_TEXT:_
== == ==

From the Mouths of Iraqis
Do we Americans want to take responsibility for what we have wrought in Iraq?
Intelligent, educated Iraqis are saying—based on a sound understanding of the situation in Iraq and the history of American dealings there—that America should get out of Iraq before we do any more damage.
The Americans in Iraq are like a virus, like a disease, and for us, we need to get rid of the Americans because the Americans just don’t know what they’re doing. Everything they do—probably even in good intentions—is bad for us. Everything they do, everything. There is nothing they are doing [that] is right.
They also don’t think the war ever about spreading democracy.
This amnesia [on the part of Americans about recent history] that I’m talking about. How would a people who’ve been oppressed for thirty-five years by a dictator that was supported by the United States, in a region where the United States supports dictators, how would they accept that America would come to spread democracy? Yes, some of them did.… But looking around… if the United States were interested in democracy, it would maybe topple Saudi Arabia. Why go to Iraq?
Contrast this with the constant drum beats of “the surge is working” that passes for most American journalism. Can we accept the idea that we broke Iraq and that we perhaps cannot fix it even with an extended occupation? Or would that be too much of a blow to our American exceptionalist ego?
Glenn Greenwald says of this interview:
The significance of the interview lies as much in what it says about the American occupation of Iraq as it what it illustrates about the American media. In the American media’s discussions of Iraq, when are the perspectives expressed here about our ongoing occupation—views extremely common among Iraqis of all types and grounded in clear, indisputable facts—ever heard by the average American news consumer? The answer is: “virtually never.”
mel said,
March 26, 2008 @ 8:50 pm
This is bitter medicine. We were wrong and cannot make it right and the harder we try only makes it worse. But all the while we’re locked in this feedback loop of things can only get better, things get worse, leaving would be catastrophic, things can only get better …
If ever there was a time for Realpolitik’s American rise it is now. We have to get the fuck out. The ideology and sunny wishful thinking has killed one nation, is killing another, and all the lives lost with no end; no goal in sight.
mel said,
March 26, 2008 @ 9:11 pm
PS. Realpolitik in the case of whether to leave Iraq says that all those who would die in the ensuing chaos have been consigned to death from the moment we toppled the nation’s government. The fact that we’d like to defer this reality to the latest possible date speaks only of our selfish manipulations and willingness to lie about the life that has already been lost and will yet be lost should we stay for that indefinite term required to “win”.
Of course, there’s another reality … that if the guarding of life and treasure and the promotion of democracy and security were truly our motives we would not have ventured in the first place. We are a nation of fools who think they are good. Perfect recipe for being duped.

== == ==

_ABOUT THIS EXERCISE:_ In the post about Iraqi views of the occupation, which country does the quoted Iraqi speaker say the United States might topple if it were interested in democracy?

_DATASET EXTRACT:_
== == ==

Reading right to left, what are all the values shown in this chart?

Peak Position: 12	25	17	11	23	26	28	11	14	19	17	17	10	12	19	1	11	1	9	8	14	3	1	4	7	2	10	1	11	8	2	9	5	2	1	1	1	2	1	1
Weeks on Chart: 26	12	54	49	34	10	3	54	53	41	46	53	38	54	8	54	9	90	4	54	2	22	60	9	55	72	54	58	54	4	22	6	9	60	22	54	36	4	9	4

== == ==

_COMPLETED TASK:_ Saudi Arabia